There had been a failure of magic today. Not in a duel. And so it was impossible to comfort himself with the idea that magic had halted in its path because of the words of a spell spoken out of order, or a magician’s failure of nerve in a moment of pressure. It had been a dishwashing spell, at the Mages’ Club. The kind of spell that had been cast thousands of times, a spell that barely even required thinking about. Instead of clean glassware, there was a shattered heap of useless fragments, still stained.

Magic was breaking.

The wind picked up, tossing plastic bags and fallen leaves with abandon. The temperature dropped, and rain—hard, angry rain, just on this side of ice—spat from the sky.

Here, where no one could see, where no one would know, Miles gestured, his hand hidden in his coat pocket. He spoke a word under his breath, the will mattering more than the sound.

The rain parted, and fell around him.

He exhaled. He had enough magic. Today, he still had enough.

But.

His joints ached.





CHAPTER SEVEN


Grey leaned against the rough brick wall of the building and pulled his illusions closer to his body. The thing that mattered right now, more than the jagged press of brick into his side, more than the rot rising from the uncollected trash bags on the corner, more than the thousand potential distractions and annoyances sharing the sidewalk with him, was that no one notice how badly he was hurt, especially not here in the mundane world. Someone actually seeing his wounds would mean things like doctors and hospitals and explanations that wouldn’t be believed anyway. Better to stay hidden, even if being hidden made things like walking more difficult.

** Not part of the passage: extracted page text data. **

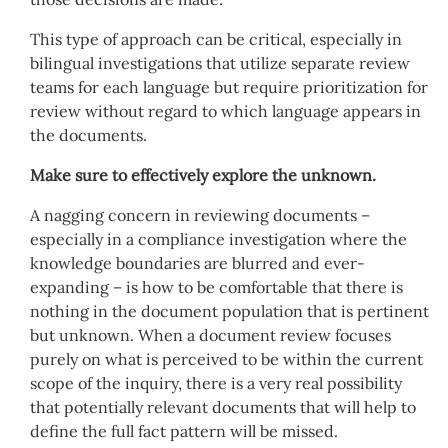
This type of approach can be critical, especially in
bilingual investigations that utilize separate review
teams for each language but require prioritization for
review without regard to which language appears in
the documents.
Make sure to effectively explore the unknown.
A nagging concern in reviewing documents –
especially in a compliance investigation where the
knowledge boundaries are blurred and ever-
expanding – is how to be comfortable that there is
nothing in the document population that is pertinent
but unknown. When a document review focuses
purely on what is perceived to be within the current
scope of the inquiry, there is a very real possibility
that potentially relevant documents that will help to
define the full fact pattern will be missed.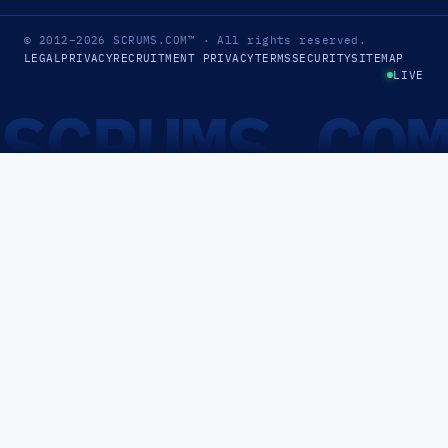
© 2012–2026
SCRUMS.COM
™
· All rights reserved.
LEGAL
PRIVACY
RECRUITMENT PRIVACY
TERMS
SECURITY
SITEMAP
LIVE
SCRUMS.CO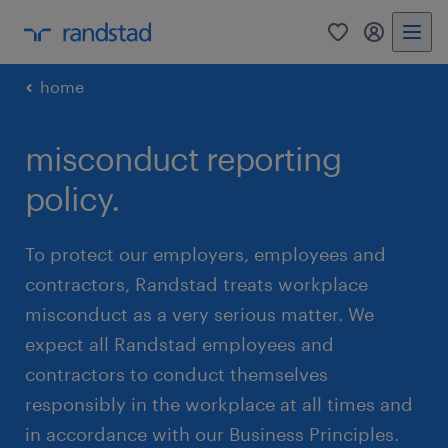
0
my randst
home
misconduct reporting
policy.
To protect our employers, employees and
contractors, Randstad treats workplace
misconduct as a very serious matter. We
expect all Randstad employees and
contractors to conduct themselves
responsibly in the workplace at all times and
in accordance with our Business Principles.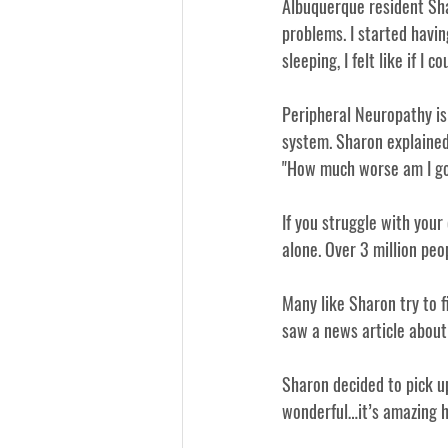
Albuquerque resident Shar
problems. I started havi
sleeping, I felt like if I
Peripheral Neuropathy is
system. Sharon explained
"How much worse am I goin
If you struggle with your 
alone. Over 3 million peo
Many like Sharon try to 
f
saw a news article about 
Sharon decided to pick up
wonderful…it’s amazing ho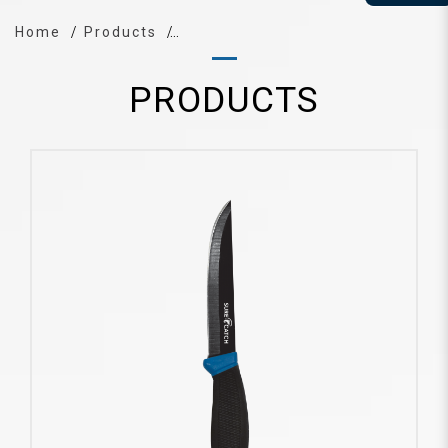
Home
Products
PRODUCTS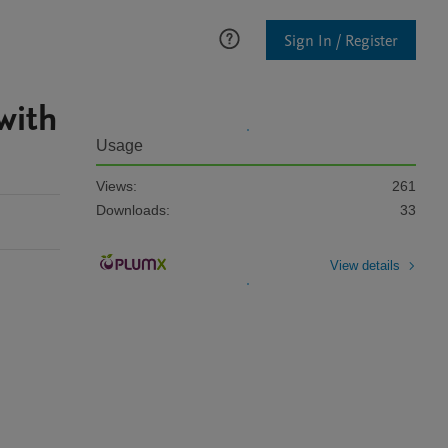
Sign In / Register
with
Usage
Views:
261
Downloads:
33
View details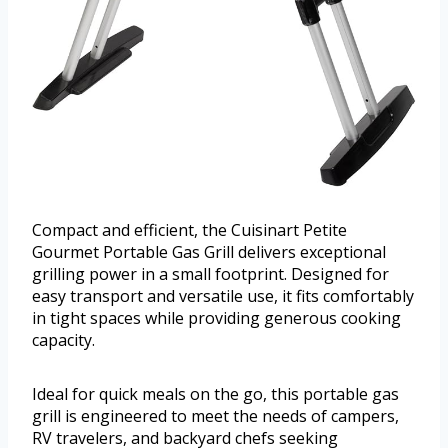
Compact and efficient, the Cuisinart Petite
Gourmet Portable Gas Grill delivers exceptional
grilling power in a small footprint. Designed for
easy transport and versatile use, it fits comfortably
in tight spaces while providing generous cooking
capacity.
Ideal for quick meals on the go, this portable gas
grill is engineered to meet the needs of campers,
RV travelers, and backyard chefs seeking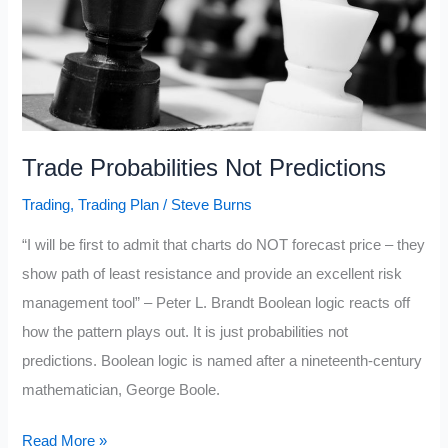
Trade Probabilities Not Predictions
Trading
,
Trading Plan
/
Steve Burns
“I will be first to admit that charts do NOT forecast price – they
show path of least resistance and provide an excellent risk
management tool” – Peter L. Brandt Boolean logic reacts off
how the pattern plays out. It is just probabilities not
predictions. Boolean logic is named after a nineteenth-century
mathematician, George Boole.
Trade
Read More »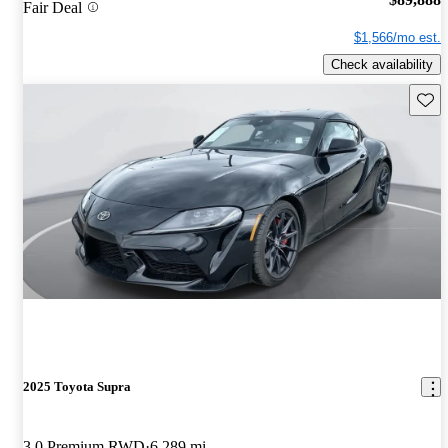
Fair Deal
$1,566/mo est.
Check availability
Save 
2025 Toyota Supra
3.0 Premium RWD
6,289 mi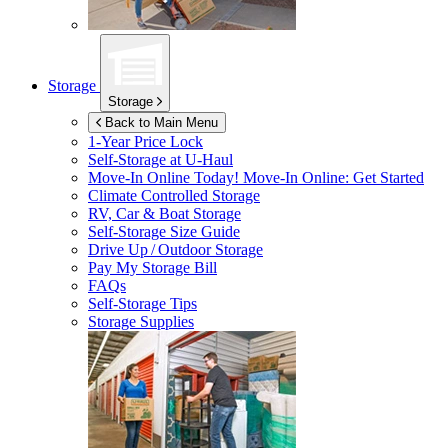
Storage
Storage
Back to Main Menu
1-Year Price Lock
Self-Storage at
U-Haul
Move-In Online Today!
Move-In Online: Get Started
Climate Controlled Storage
RV, Car & Boat Storage
Self-Storage Size Guide
Drive Up / Outdoor Storage
Pay My Storage Bill
FAQs
Self-Storage Tips
Storage Supplies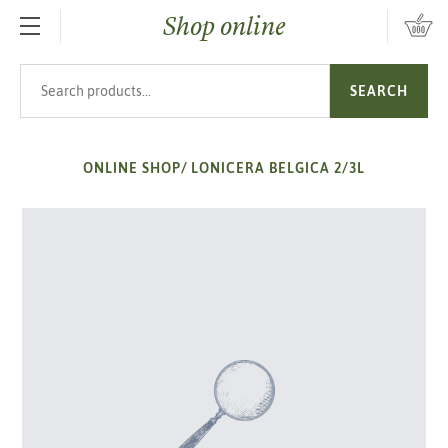
Shop online
SKIP TO MAIN CONTENT
Search products
SEARCH
ONLINE SHOP
/
LONICERA BELGICA 2/3L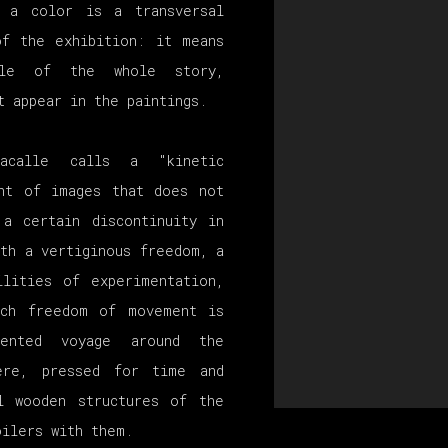
r a color is a transversal
of the exhibition: it means
cle of the whole story,
t appear in the paintings.
acalle calls a "kinetic
ent of images that does not
 a certain discontinuity in
th a vertiginous freedom, a
ilities of experimentation,
uch freedom of movement is
dented voyage around the
ere, pressed for time and
l wooden structures of the
oilers with them.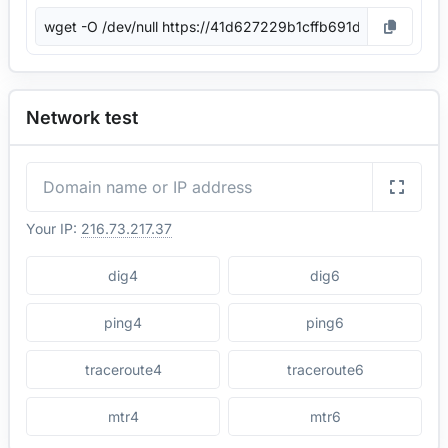
Network test
Your IP:
216.73.217.37
dig4
dig6
ping4
ping6
traceroute4
traceroute6
mtr4
mtr6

The duel had gone poorly. No. The duel had been a fucking mess. It was the heir to House Morgan. Violet, her name was. Or Daisy. Something like that. All the girls in that House were named after flowers. He hadn’t thought anyone there knew anything about his relationship with Rose, but someone must have suspected because what should have been a fairly easy challenge had turned bloody. Marigold or Peony or whatever had wrapped him in a Briar Rose illusion—a forest of thorns he’d had to fight his way out of. He’d been able to do it, but they’d sunk in and cut deeply before he’d finally broken free.

Plus, the last girl hadn’t had as much magic in her bones as he had thought, and so he’d gone into the challenge weak. Hadn’t had enough power to heal himself after casting his spell, so he had forgone healing and done his best to hide the weakness, the wounds, as much as he could so no one would know how bad it was.

He took another step and gritted his teeth against the pain. He pressed his hands harder against the wounds in his abdomen, winced as blood flowed over them, as he felt the soft edges of opened skin. He thought maybe the bleeding was slowing but didn’t want to look back to see if there was a trail of blood visible behind him—sometimes looking too closely at an illusion could be enough to break it.

Two blocks away from Laurent’s building. He could get there. He pushed off the wall, felt his legs threaten to go out from under him. Forced them straight and steady. Steadyish.

He would need to replenish his stores of magic. He would need to do that soon. He’d wait to tell Laurent about where he was getting it—he couldn’t afford to share this time.

Grey stumbled through the sidewalk crowds like a drunk, arms wrapped tight around his abdomen, as if that might keep the blood in. He kept his gaze down, locked on his feet, one in front of the other. He was shaking when he walked into Laurent’s lobby, but he hadn’t fallen.

“I’m afraid you can’t be here,” the doorman said, moving toward Grey as if to herd him back onto the sidewalk.

Perfect. Some idiot new guy. The day just kept getting better. “I’m Grey Prospero. I’m on Laurent Beauchamps’ approved list.”